I came across these words in an article this morning: “powerful, significant, and elevating.”
In fact, those words feel just right when it comes to seeking meaning in life – beyond the material and the mechanical, or the daily routine that may be pleasant enough, yet we feel we’re missing something.
Couldn’t we say that everyone seeks meaning in their own way? Aren’t most of us brimming with ideas and idealism as children? Isn’t that the time when imagination floats freely – and with it – a naive sort of power?
But life tosses us obstacles. So we navigate, we mature, we compromise, and we learn. If we’re lucky, we retain imagination and enthusiasm though we carry our heavy load of adult responsibilities.
Making Meaning of Adversity
For some, events may stop us cold – even as children. Or, they stall us for a time, we work through them, and we keep going as best we can, guided by those who love and care for us.

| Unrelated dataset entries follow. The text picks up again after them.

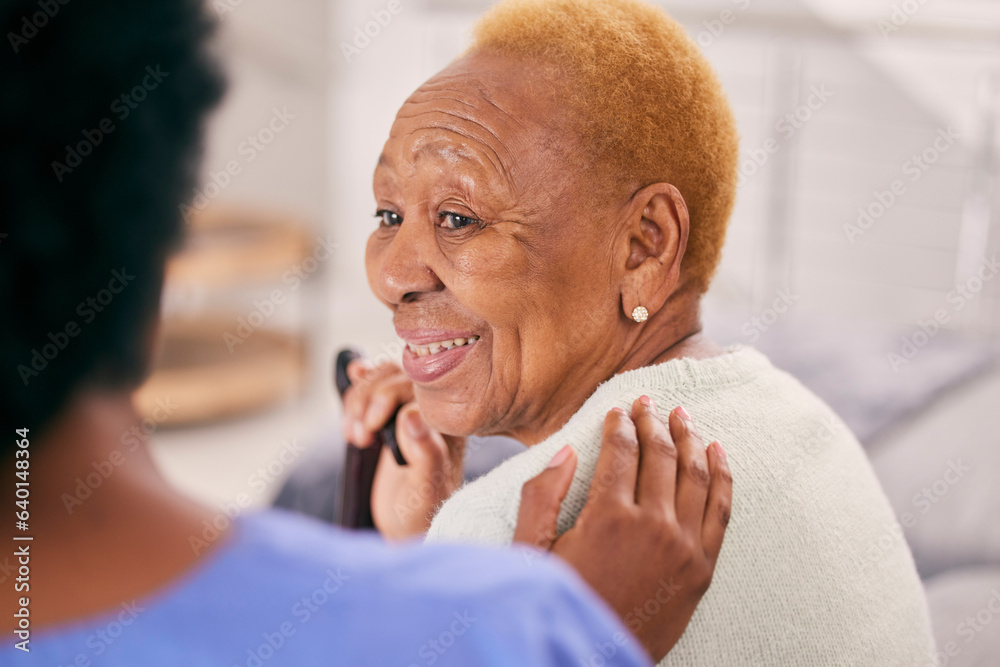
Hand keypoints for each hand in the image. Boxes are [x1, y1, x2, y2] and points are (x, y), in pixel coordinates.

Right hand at [340, 360, 463, 539]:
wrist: (407, 525)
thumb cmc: (423, 513)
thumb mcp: (425, 491)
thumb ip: (426, 454)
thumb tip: (411, 414)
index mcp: (451, 423)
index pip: (418, 388)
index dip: (387, 400)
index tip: (370, 431)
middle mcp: (433, 410)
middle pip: (397, 376)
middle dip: (369, 401)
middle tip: (360, 438)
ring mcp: (411, 408)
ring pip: (383, 376)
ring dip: (359, 399)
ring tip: (355, 436)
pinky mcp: (390, 413)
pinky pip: (376, 382)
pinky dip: (360, 381)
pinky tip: (353, 376)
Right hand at [512, 397, 732, 661]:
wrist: (596, 660)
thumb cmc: (561, 604)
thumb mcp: (531, 553)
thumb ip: (542, 497)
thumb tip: (567, 450)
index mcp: (607, 516)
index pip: (621, 451)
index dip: (620, 424)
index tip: (619, 408)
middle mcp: (652, 525)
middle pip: (659, 456)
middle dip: (653, 422)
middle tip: (648, 402)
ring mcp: (683, 547)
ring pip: (695, 475)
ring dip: (689, 438)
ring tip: (682, 415)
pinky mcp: (702, 568)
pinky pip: (720, 510)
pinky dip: (722, 475)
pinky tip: (716, 451)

Sometimes, we’re guided by something else – some other source. Perhaps it’s spiritual. Perhaps it’s creative. Whatever it is, we find it “powerful, significant, and elevating.”
Those words? I read them in a column on Huffington Post, by Michael B. Friedman, LMSW, writing on Art and Mental Health. Mr. Friedman speaks to our search for meaning, enjoyment, and connection. The arts are one way to find that connection, whether through participation or observation.
Explaining how visual art may serve those who are “healthy” as well as those who suffer mental disorders, he points out:
…everyone who appreciates some sort of art experiences through it something powerful, significant, and elevating.
And in my own experience, I wholeheartedly agree.
I’m not sure whether we choose our passions or they choose us. What I do know is that I’m grateful to know my passions, and they are two-fold: writing and visual art. I “make” the former, and experience the latter.
When I am sorrowful, uncertain, disoriented or out of sorts, I turn to words to write out the emotions and make sense of them. In doing so, I also make sense of me. When I am joyful, excited, content – I also write out the experience – as a way to snapshot the moments and to feel them more fully.
When I’m standing in front of a gorgeous work of art? I am transported. If I ache, I’m consoled. If I’m fatigued, the colors and surfaces energize me.
For some, this may seem odd. For me, it’s a natural form of healing, learning, and celebrating. The experience is undeniably “powerful, significant, and elevating.”
In the first years after divorce, my younger son withdrew into himself. He wasn’t a talkative child to start with, but he was a happy one – always a crayon or pencil or brush in hand. And that changed. His quiet was heavier and unsettling. The self-portraits he drew took a darker turn; sketch after sketch revealed a child who was angry, bewildered, and bereft.
As a mother, I could only observe, hold him in my arms at night, and reassure him by participating in the refrain that threaded through our days for years: “I love you Mom,” he would say, to which I would respond, “I love you, too, Sweetie.”
Through his art, I was able to gauge what he couldn’t put into words. I was able to see the progression through his grieving the loss of our “stable family,” and over time his art reflected healing. I was relieved when the self-portraits took a more playful turn, and his subject matter included comic characters, his larger world of school and friends, and his former sense of humor.
Art and Well-Being
Art may not be your thing. Writing may not be your thing. Perhaps you find music transcendent, or dance, or some other creative outlet.
For me – and clearly for my son – our soothing art is visual. It is a channel for sadness as well as exuberance. It is a way to be fully in a moment, and also to come to terms with it.
Mr. Friedman goes on to say:
The contributions that art can make to psychological well-being via enjoyment, immersion, development of skill, revelation and expression of emotion, shaping of self, connections with people and a culture, and the potential for transcendent experience apply both to people without mental disorders and those with mental disorders…
In my own life, I’ve certainly experienced what he’s describing. I recommend this beautiful column, not only as it explores the interaction of creativity and well-being, but it opens up the line of questioning as to what each of us finds “powerful, significant, and elevating.”
And once our basic needs are met, don’t we all seek that?